:: Information given ::
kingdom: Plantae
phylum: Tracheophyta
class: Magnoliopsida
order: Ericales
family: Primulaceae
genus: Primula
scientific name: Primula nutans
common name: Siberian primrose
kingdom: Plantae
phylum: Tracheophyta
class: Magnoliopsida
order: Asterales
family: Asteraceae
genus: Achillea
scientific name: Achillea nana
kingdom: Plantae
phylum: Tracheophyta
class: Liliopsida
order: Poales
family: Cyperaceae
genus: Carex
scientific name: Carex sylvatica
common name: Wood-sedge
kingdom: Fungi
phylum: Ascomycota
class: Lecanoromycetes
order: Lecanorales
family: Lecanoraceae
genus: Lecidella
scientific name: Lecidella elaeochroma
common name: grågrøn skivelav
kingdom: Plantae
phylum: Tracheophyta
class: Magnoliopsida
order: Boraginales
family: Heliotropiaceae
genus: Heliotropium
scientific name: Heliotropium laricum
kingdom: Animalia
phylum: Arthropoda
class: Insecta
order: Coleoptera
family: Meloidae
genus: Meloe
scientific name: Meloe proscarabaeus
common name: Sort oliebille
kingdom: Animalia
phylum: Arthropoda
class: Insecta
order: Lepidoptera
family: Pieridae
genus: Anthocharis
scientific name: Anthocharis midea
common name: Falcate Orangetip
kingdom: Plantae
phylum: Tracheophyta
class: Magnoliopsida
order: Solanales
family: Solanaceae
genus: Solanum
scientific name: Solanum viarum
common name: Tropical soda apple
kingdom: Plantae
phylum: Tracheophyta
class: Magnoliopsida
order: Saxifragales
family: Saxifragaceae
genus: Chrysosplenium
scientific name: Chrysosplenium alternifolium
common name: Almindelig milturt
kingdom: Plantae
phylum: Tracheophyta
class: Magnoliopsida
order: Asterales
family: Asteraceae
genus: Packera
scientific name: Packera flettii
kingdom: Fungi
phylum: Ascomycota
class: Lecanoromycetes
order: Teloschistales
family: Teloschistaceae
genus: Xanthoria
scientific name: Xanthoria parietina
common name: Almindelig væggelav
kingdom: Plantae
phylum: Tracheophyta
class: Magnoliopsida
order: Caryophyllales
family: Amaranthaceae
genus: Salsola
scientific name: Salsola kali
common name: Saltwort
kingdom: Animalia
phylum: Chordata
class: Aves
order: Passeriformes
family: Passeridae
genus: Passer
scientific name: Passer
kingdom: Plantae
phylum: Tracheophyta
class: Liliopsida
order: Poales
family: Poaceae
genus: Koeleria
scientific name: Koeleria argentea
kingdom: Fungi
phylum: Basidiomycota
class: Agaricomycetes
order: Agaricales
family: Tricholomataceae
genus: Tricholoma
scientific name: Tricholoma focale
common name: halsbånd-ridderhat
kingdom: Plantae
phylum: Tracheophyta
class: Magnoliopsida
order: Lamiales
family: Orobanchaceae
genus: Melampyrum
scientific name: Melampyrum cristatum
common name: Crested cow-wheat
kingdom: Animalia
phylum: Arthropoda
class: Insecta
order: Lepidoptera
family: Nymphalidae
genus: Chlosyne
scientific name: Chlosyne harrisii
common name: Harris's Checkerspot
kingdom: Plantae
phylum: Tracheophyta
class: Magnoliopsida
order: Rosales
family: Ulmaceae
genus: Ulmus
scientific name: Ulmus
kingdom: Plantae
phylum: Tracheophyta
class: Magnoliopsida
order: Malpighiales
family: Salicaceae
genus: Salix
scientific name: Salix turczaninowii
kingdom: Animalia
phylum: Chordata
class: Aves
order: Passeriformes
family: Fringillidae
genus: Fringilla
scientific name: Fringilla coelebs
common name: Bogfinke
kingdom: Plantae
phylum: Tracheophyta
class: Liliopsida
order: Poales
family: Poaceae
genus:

:: Exercise details ::
Please retype the entries above, from the first line up to and including the line containing "genus: Lecidella".

:: Worked answer ::
kingdom: Plantae
phylum: Tracheophyta
class: Magnoliopsida
order: Ericales
family: Primulaceae
genus: Primula
scientific name: Primula nutans
common name: Siberian primrose
kingdom: Plantae
phylum: Tracheophyta
class: Magnoliopsida
order: Asterales
family: Asteraceae
genus: Achillea
scientific name: Achillea nana
kingdom: Plantae
phylum: Tracheophyta
class: Liliopsida
order: Poales
family: Cyperaceae
genus: Carex
scientific name: Carex sylvatica
common name: Wood-sedge
kingdom: Fungi
phylum: Ascomycota
class: Lecanoromycetes
order: Lecanorales
family: Lecanoraceae
genus: Lecidella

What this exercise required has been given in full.